Kamis, 19 Juli 2018 | 06:56 WIB
 

Militer Jerman Tak Miliki Tank & Peralatan Memadai

Oleh : Didi Prambadi | Jumat, 16 Februari 2018 | 10:13 WIB
Militer Jerman Tak Miliki Tank & Peralatan Memadai
(Foto: DPA)

INILAHCOM, Berlin - Departemen pertahanan Jerman mengakui bahwa pihaknya belum mampu memenuhi janjinya pada NATO karena kekurangan peralatan militer dan tank.

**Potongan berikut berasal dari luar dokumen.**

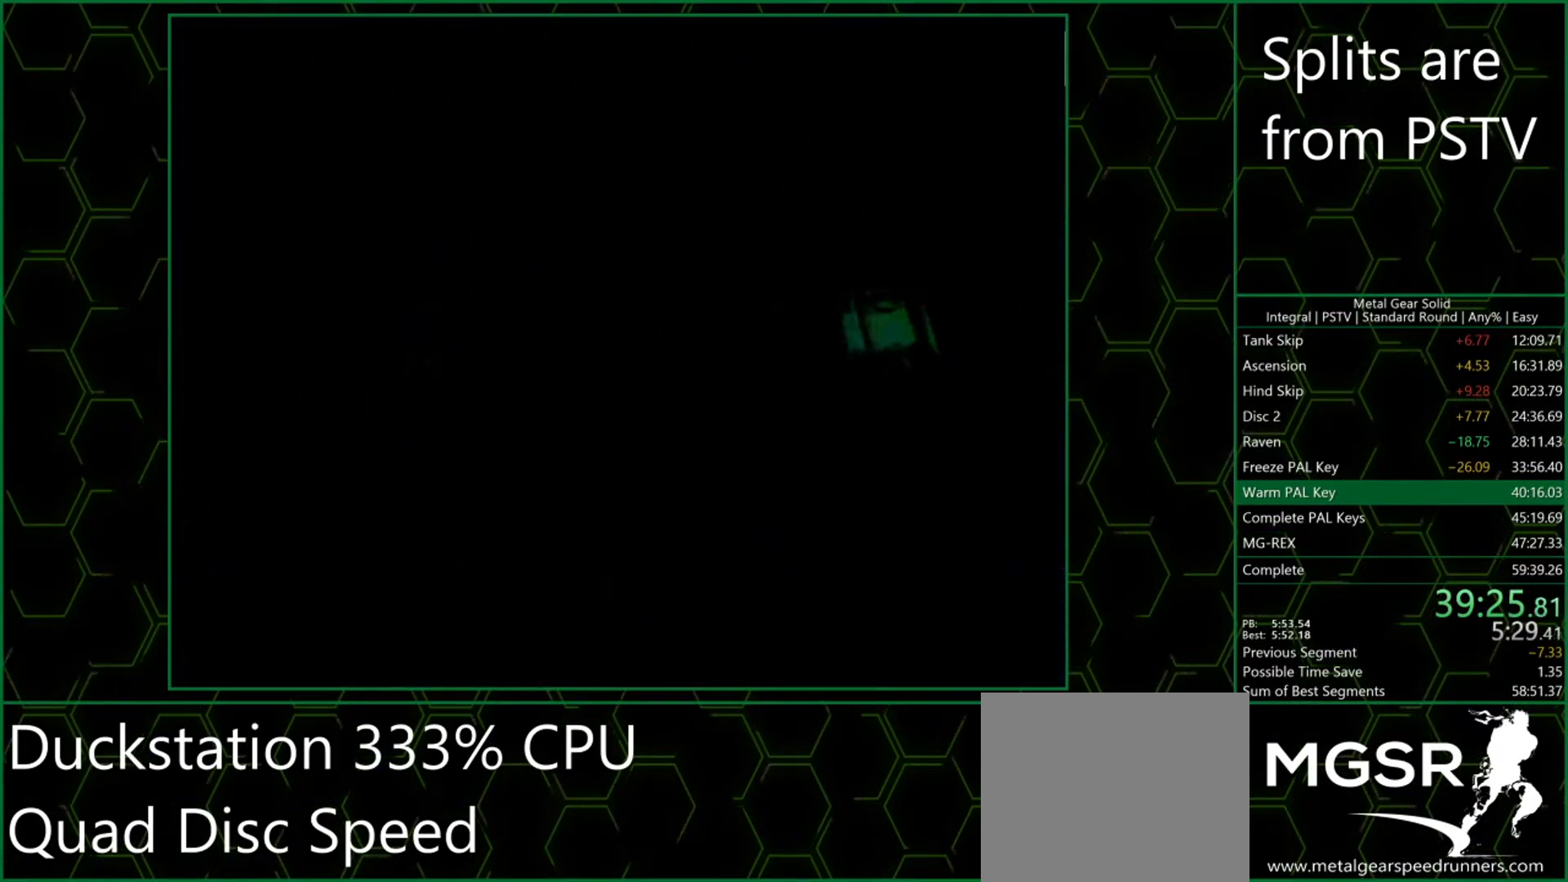
{"buttons": ["CROSS"], "left_stick": "up-left", "button_events": []}
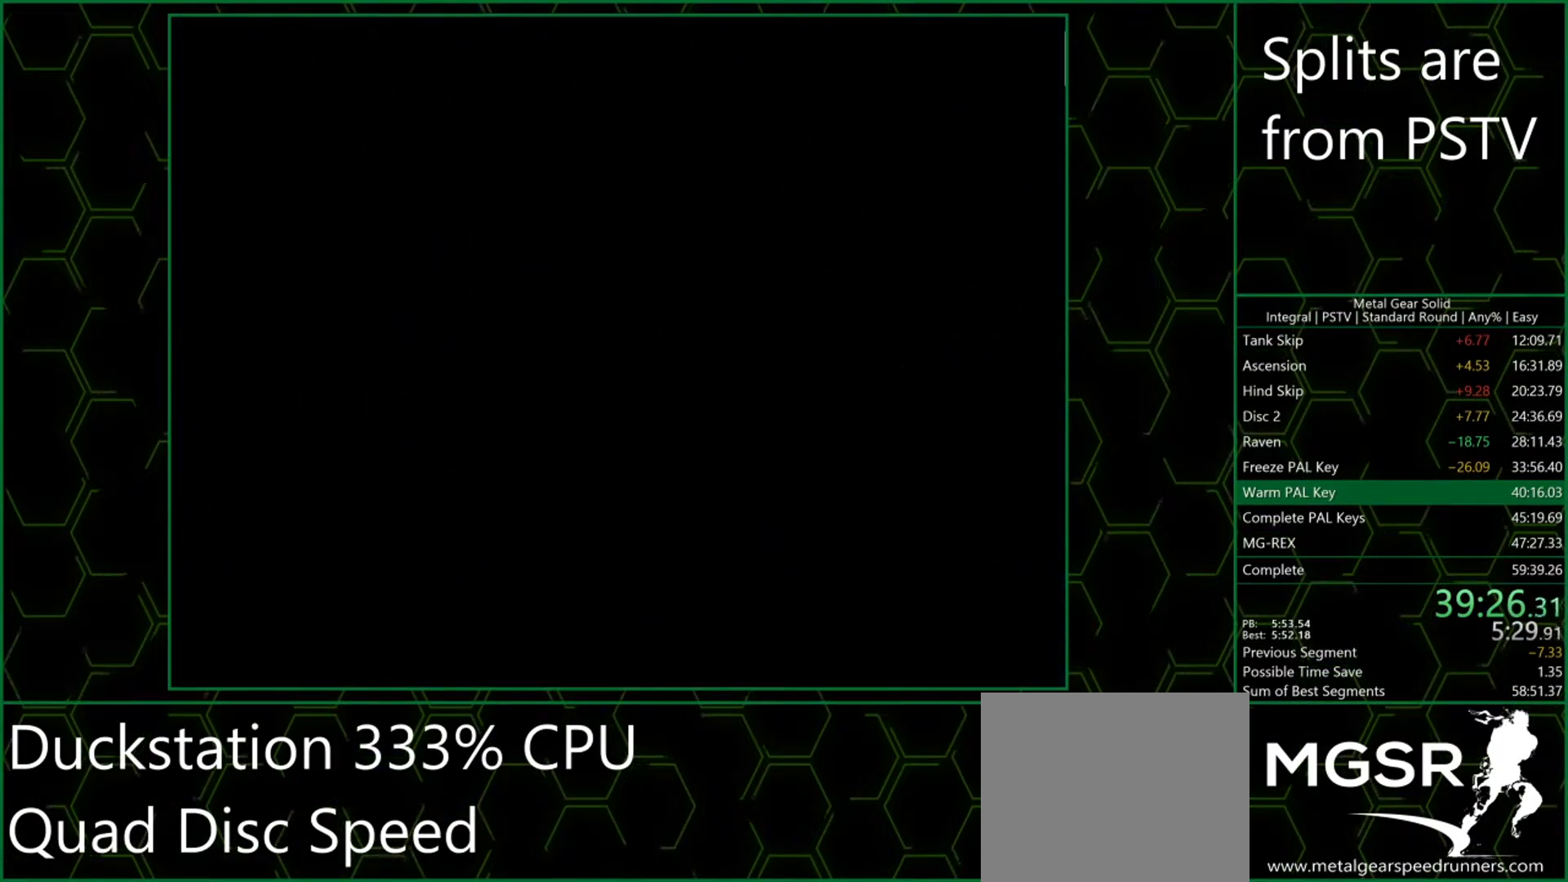
{"buttons": ["CROSS"], "left_stick": "center", "button_events": []}
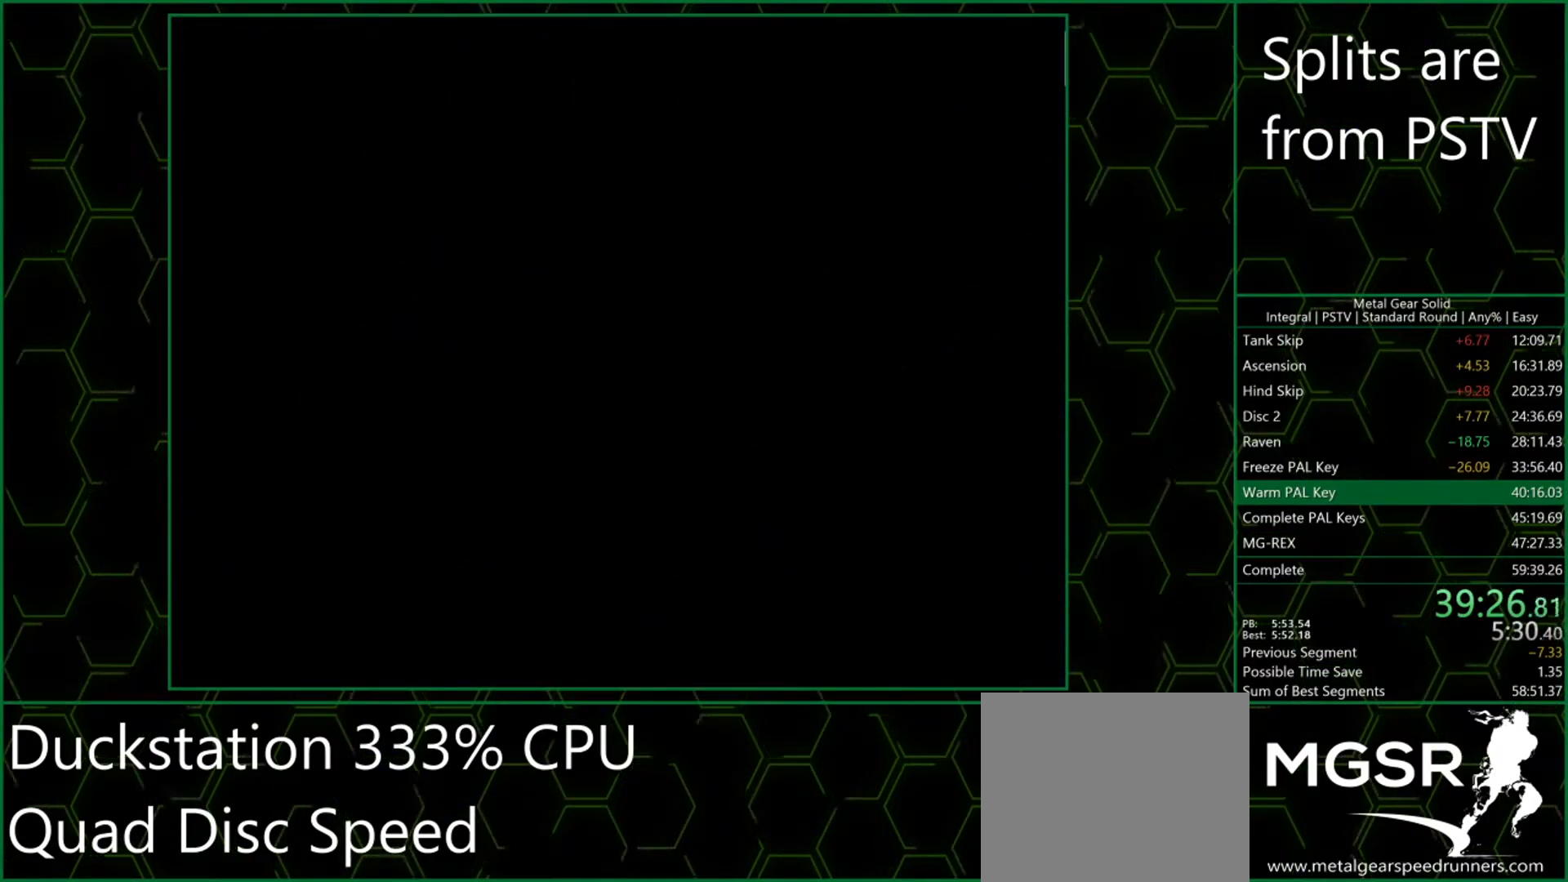
{"buttons": ["CROSS"], "left_stick": "center", "button_events": []}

Hal itu diungkap harian Die Welt, Kamis (15/2/2018). Padahal, departemen pertahanan Jerman atau Bundeswehr akan mengambil alih kepemimpinan VJTF, Satuan Khusus Kerjasama Kesiapan NATO, tahun depan. "Tapi kami tidak memiliki tank yang cukup," tulis dokumen yang didapatkan dari Kementerian Pertahanan Jerman.

Brigade tank ke-9 kementerian pertahanan Jerman di Munster, hanya memiliki sembilan tank Leopard 2 saja. Tak seperti yang pernah dijanjikan semula bahwa Jerman siap mengerahkan 44 buah tank Leopard 2.

Tak cuma itu. Jerman hanya memiliki tiga dari 14 kendaraan infantri bersenjata Marder. Minimnya peralatan militer itu, menurut dokumen tadi, karena militer Jerman tidak memiliki suku cadang yang cukup karena biayanya mahal dan tidak punya waktu untuk melakukan pemeliharaan militer. Selain itu, mereka tidak punya alat teropong malam hari, juga peluncur granat otomatis serta perlengkapan pakaian musim dingin dan kebal peluru.

"Angkatan Udara Jerman juga tidak punya perlengkapan militer untuk menjalankan tugasnya sebagai pimpinan militer NATO," bunyi dokumen departemen pertahanan Jerman. Satuan udara utama Luftwaffe, jet tempur Tornado dan Eurofighter serta helikopter pengangkut CH-53, hanya bisa dipakai untuk empat bulan saja, dalam setahun. Delapan bulan sisanya, satuan pesawat tempur Jerman itu terpaksa diparkir di hangar pangkalan militer untuk diperbaiki. "Satuan militer dan angkatan bersenjata kita benar-benar memprihatinkan," kata Hans-Peter Bartels, dari komisi angkatan bersenjata parlemen Jerman.

Pakta Pertahanan Atlantik Utara, NATO membentuk VJTF, Satuan Khusus Kerjasama Kesiapan NATO pada tahun 2014, untuk mengimbangi ancaman Rusia dan mempertahankan negara-negara Baltik. Satuan husus itu terdiri dari 5 ribu personil militer dan siap bertempur dalam waktu 24 jam. "Hanya Inggris dan Prancis adalah dua negara Eropa yang siap untuk memimpin VJTF," tulis dokumen tersebut.